For all of human kind, communication is vital! Whether it is in a classroom, a personal relationship, on a professional sports team, or a working environment, the key to success will always be communicating effectively. For some people, functional communication comes naturally. For others, such as those on the Autism spectrum, it may not. Many children who have Autism have difficulty using their words to communicate effectively and this can be a reason for anxiety, meltdowns and many other behaviours. Simple things like asking for help, expressing emotions and making choices are not innate and need to be taught at a functional level.
So what does functional communication mean? This phrase is actually kind of redundant. If someone is communicating properly, there is always a function. That means that the information is being properly expressed and received, and there is an exchange. On the other hand, if information is being expressed and not received, then there is not an exchange and it doesn’t qualify as communication. Commonly, a child with Autism may be trying to communicate something (by making a noise, pointing using words inappropriately etc) in a way that others can’t understand, so no one receives the information. This can be extremely frustrating for the child, their parents and their teachers.
So how do we teach someone to communicate? This will always vary between individuals and the answer may not always be speaking. In my primary classroom at The Lighthouse we have several students using assistive communication technology and we also have students that use their speaking voice. Regardless of how my student may be communicating, they need to understand how powerful their words can be. This is why when we start teaching someone to communicate in a particular way we focus on manding. If you ask, you shall receive! When students understand the contingency of asking for something properly and receiving it, they will be more likely to default to proper communication, instead of choosing unwanted behaviours, if they want or need something. Eventually, if fostered correctly, these skills can become more abstract and used to express feelings, demonstrate knowledge and socialize!
It is important to remember that pairing language (whether it’s spoken words, ASL or an iPad program), with proper context is what will teach a child how to communicate. Although being able to echo language is important, it doesn’t teach a child to communicate functionally.
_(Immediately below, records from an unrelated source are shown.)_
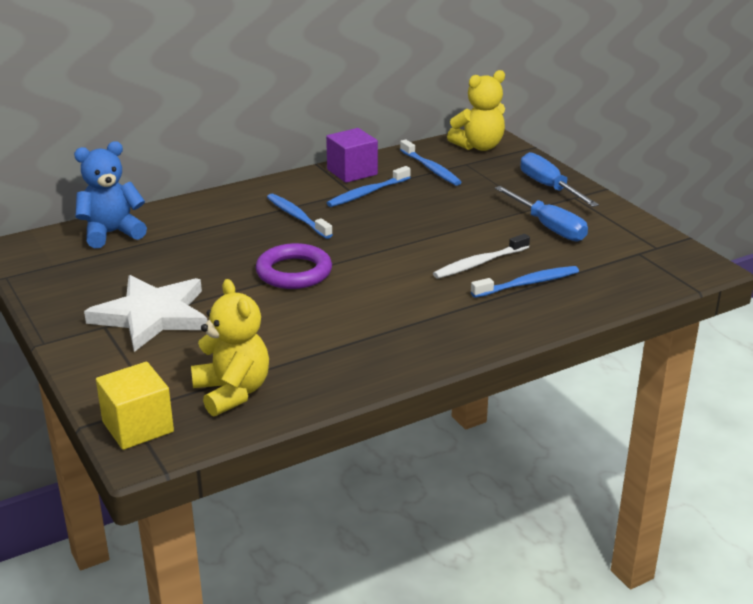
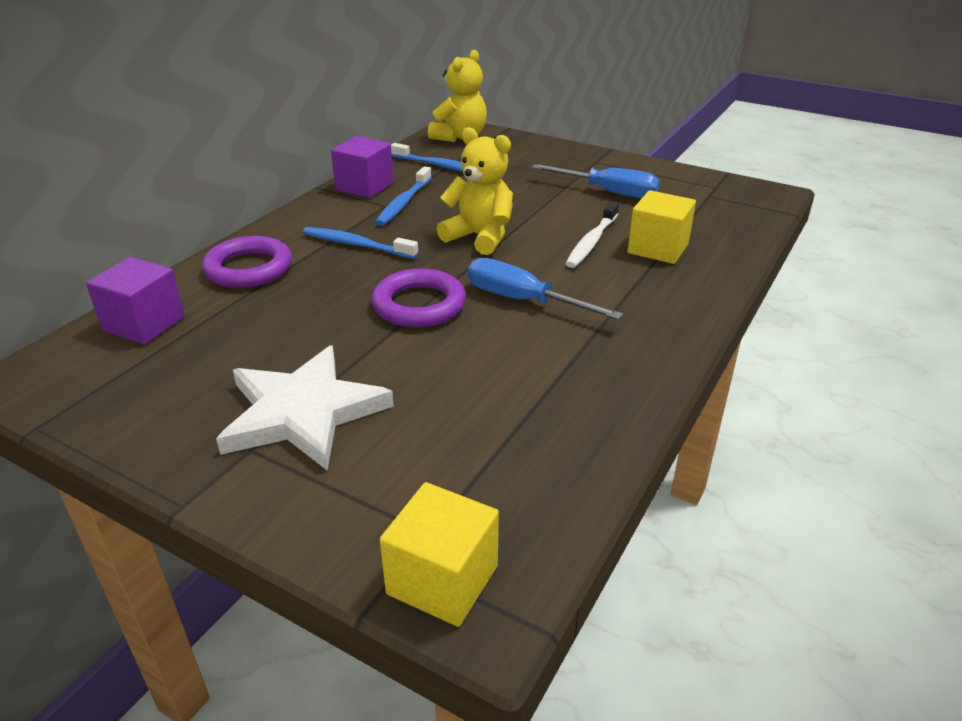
camera: 30 degrees left, 5 degrees up
(112, 233) = (144, 324): blue teddy bear -> purple cube
(208, 214) = (249, 268): none -> purple ring
(232, 392) = (510, 477): yellow teddy bear -> yellow teddy bear (480, 237)
(528, 284) = (658, 248): blue toothbrush -> yellow cube
(549, 187) = (565, 158): blue screwdriver -> blue screwdriver (523, 301)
For example, prompting the language “I won the game” after the student has actually won a game that we played in the classroom or prompting, “I feel sad” when a child is crying are ways of teaching communication incidentally at school. Ideally, the student will learn to use communication like this without being prompted and it will transfer to environments outside of the classroom.
Finally, it is important for everyone who works on a child’s team (parents, teachers, therapists etc) to be on the same page about what the expectations are in regards to communication for that child. If a child is expected to use a full sentence to request something at home, it has to be the same at school and reverse. Words a child already knows how to use should be expected without prompting and words that a child is learning how to use should be prompted at a consistent level. Consistent expectations will push the child to use communication functionally across any environment! This will set the child up for success in the future, whether they are in a classroom, a marriage, a work environment, or even a professional sports team!